Everything you say now starts making sense. Once you get away from the cult of personality and talking business it all works.

 

I have owned, gigged, broke, fixed, sold, traded, and bought just as many Gibsons in my life as the most braggadocious of Gibson owners in here, just not acoustics. I've given Gibson a whole lot more money than lots of the loudest in here, just not acoustics. Nobody wants Gibson Fender and Martin to continue past my long association with all three more than me.

 

But when this CRAP about Henry this and Henry that, good and bad, is just stupid. I don't know the guy any more than I new Smith at Fender. I don't dislike Henry and I don't love him, this is business, it is separate and beyond his grand smooth talking and great hand shaking and investor bilking.

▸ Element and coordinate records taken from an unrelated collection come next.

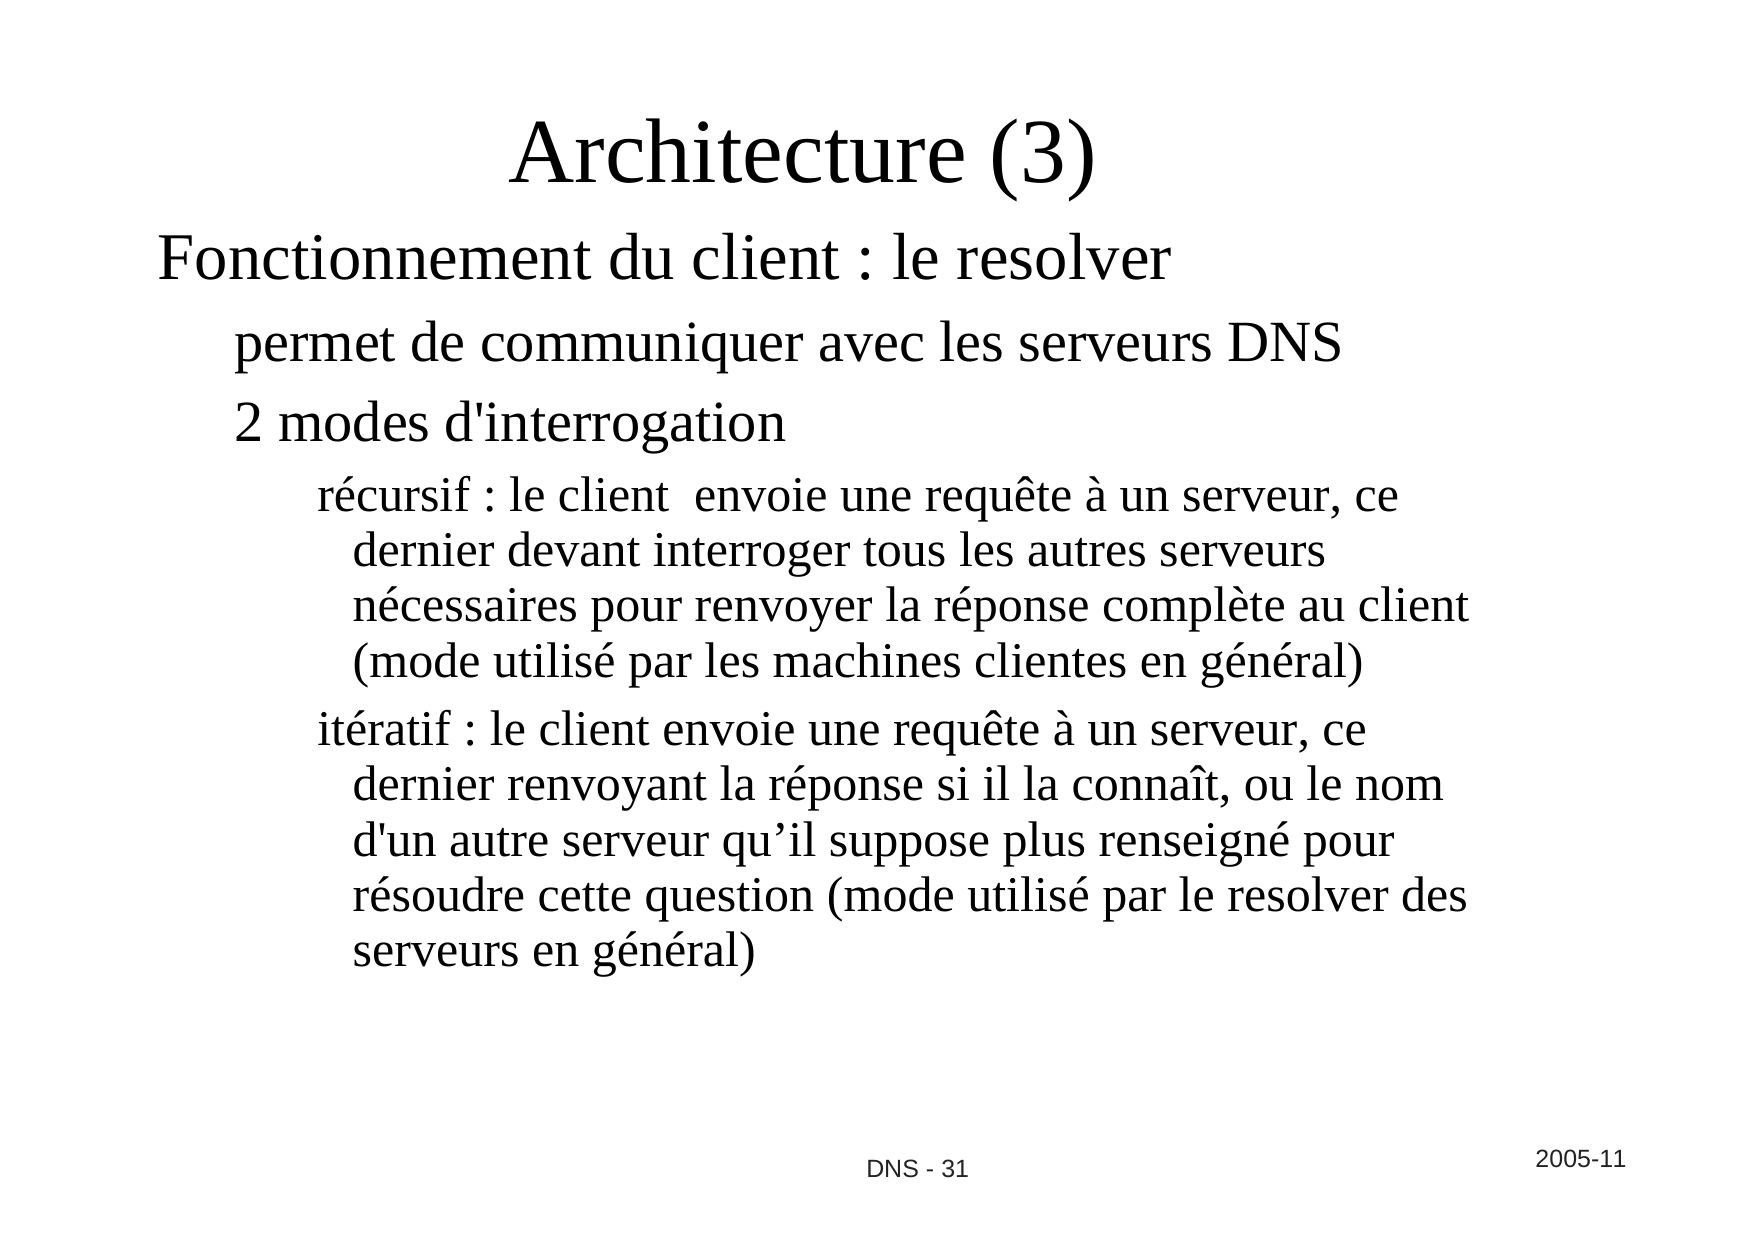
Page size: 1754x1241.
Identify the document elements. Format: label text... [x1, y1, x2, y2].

list Fonctionnement du client : le resolver permet de communiquer avec les serveurs DNS 2 modes d'interrogation récursif : le client envoie une requête à un serveur, ce dernier devant interroger tous les autres serveurs nécessaires pour renvoyer la réponse complète au client (mode utilisé par les machines clientes en général) itératif : le client envoie une requête à un serveur, ce dernier renvoyant la réponse si il la connaît, ou le nom d'un autre serveur qu’il suppose plus renseigné pour résoudre cette question (mode utilisé par le resolver des serveurs en général) [124, 212, 1507, 1051]
title Architecture (3) [112, 57, 1494, 246]
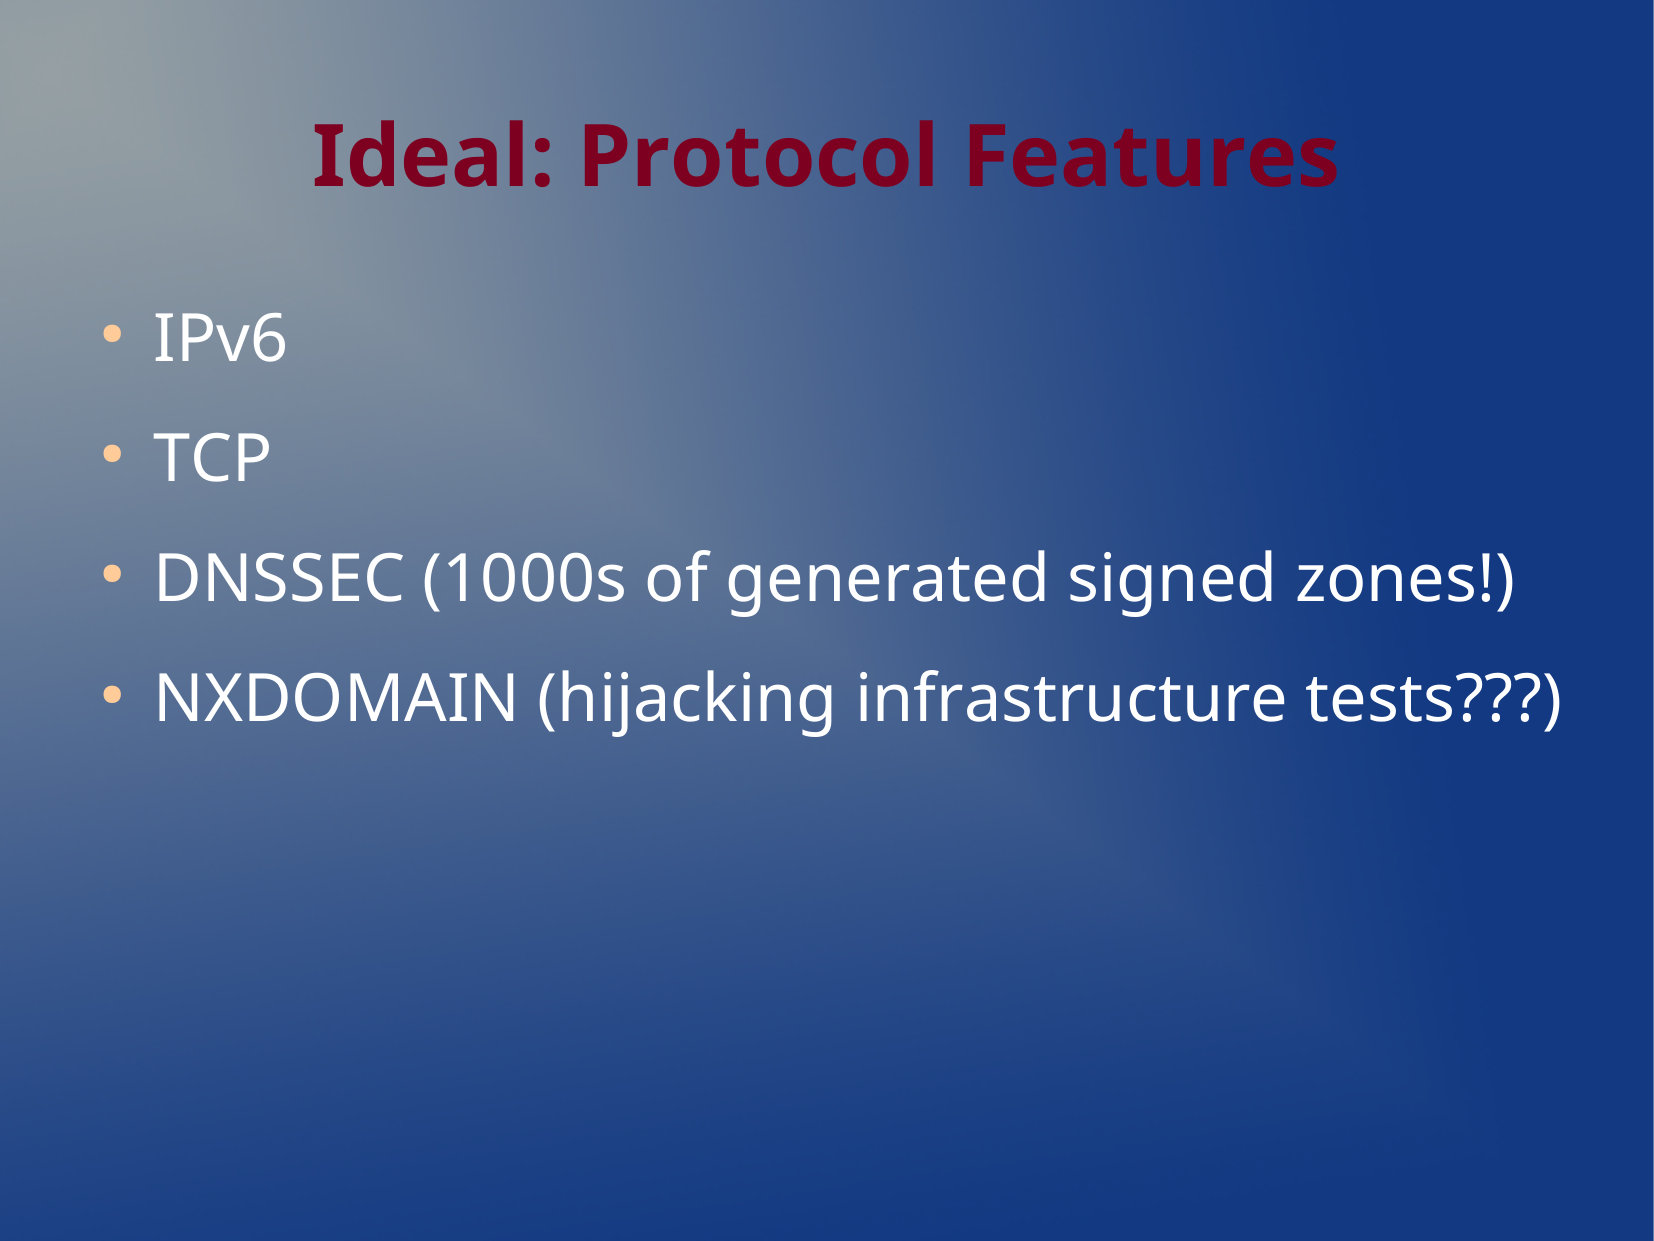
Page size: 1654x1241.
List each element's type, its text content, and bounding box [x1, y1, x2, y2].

title Ideal: Protocol Features [82, 49, 1571, 257]
picture [0, 0, 1654, 1241]
list IPv6 TCP DNSSEC (1000s of generated signed zones!) NXDOMAIN (hijacking infrastructure tests???) [82, 290, 1571, 1010]
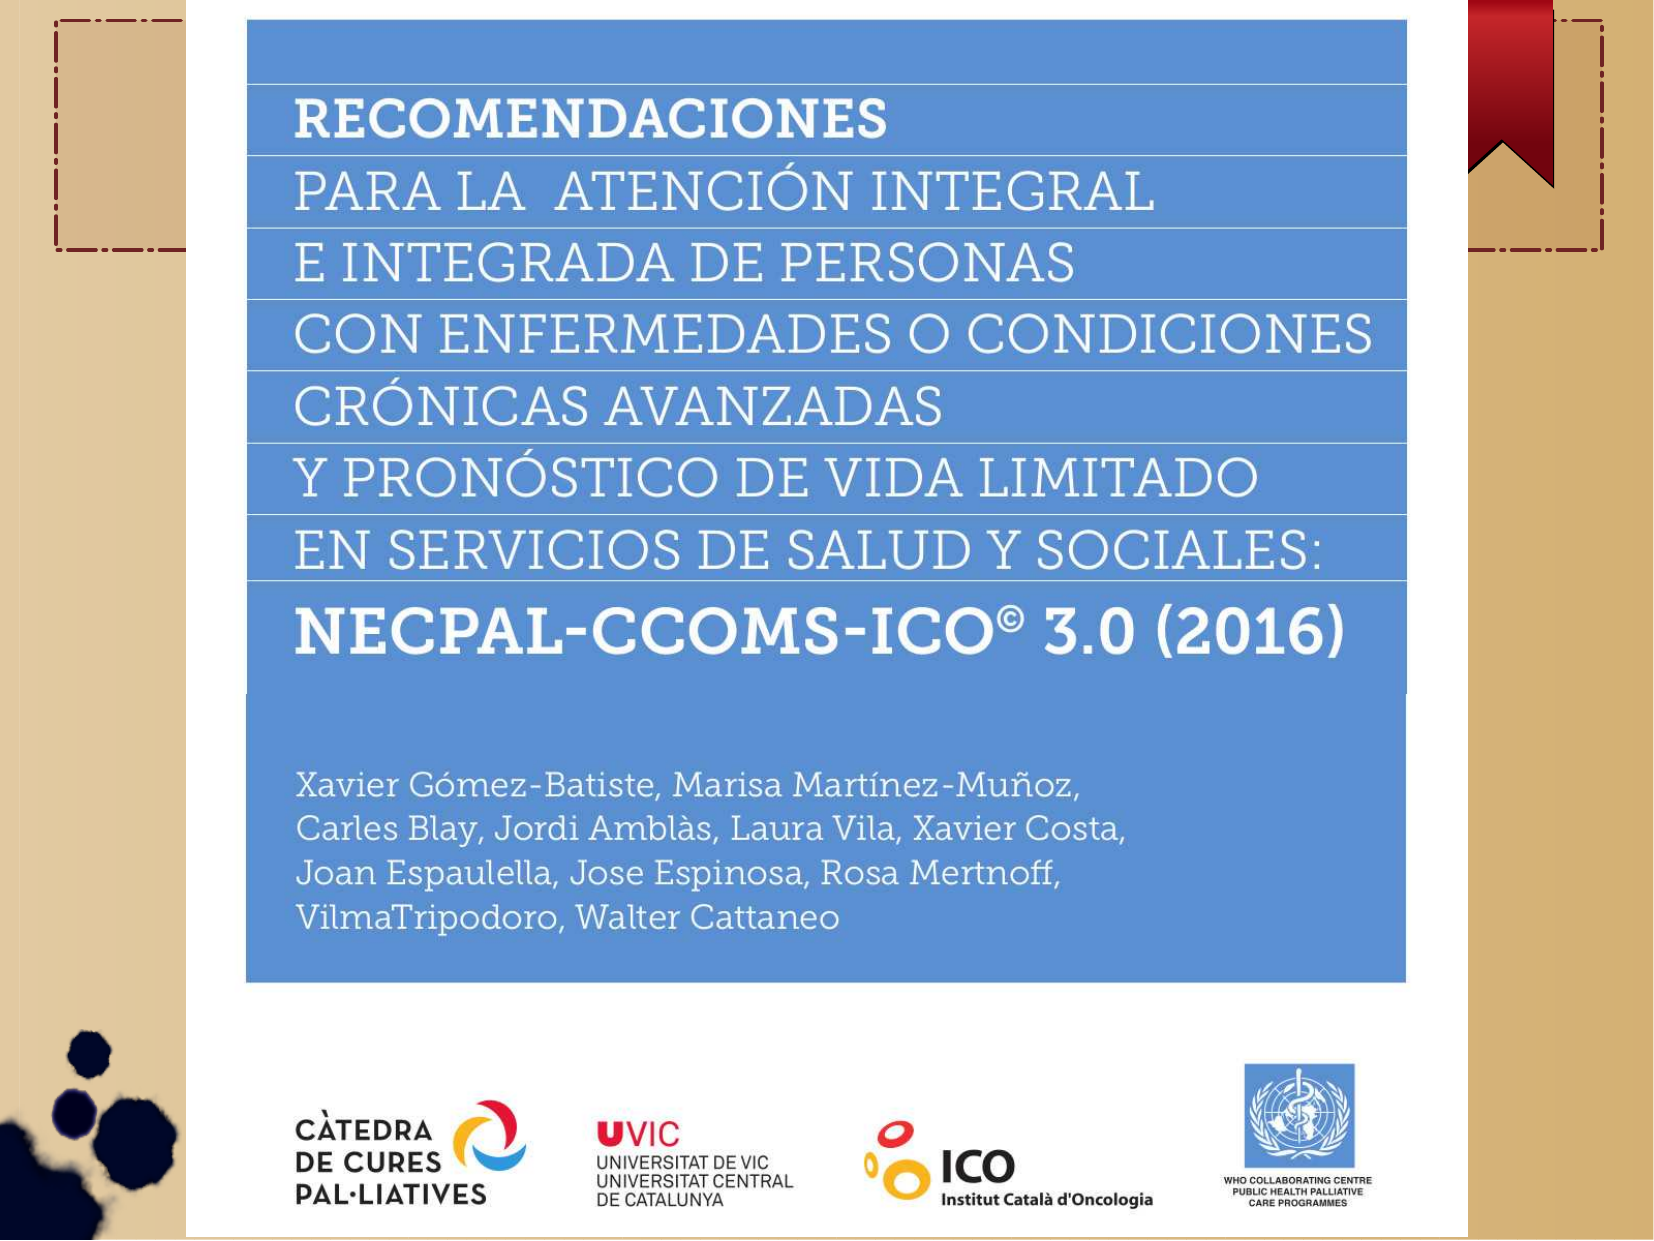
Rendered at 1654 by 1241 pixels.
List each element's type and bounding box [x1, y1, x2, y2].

It's a business, this is all business, anything I say is business and has nothing to do with hurting anyone's feelings about having a beer with Henry and what a swell guy he is.

 

I've had a couple beers with CFMIV and the paint crew at Fender Musical Instruments Company, and when both of those companies have to pay the piper I'll be saying the same ideas, it is business no matter how much I love them and their stuff.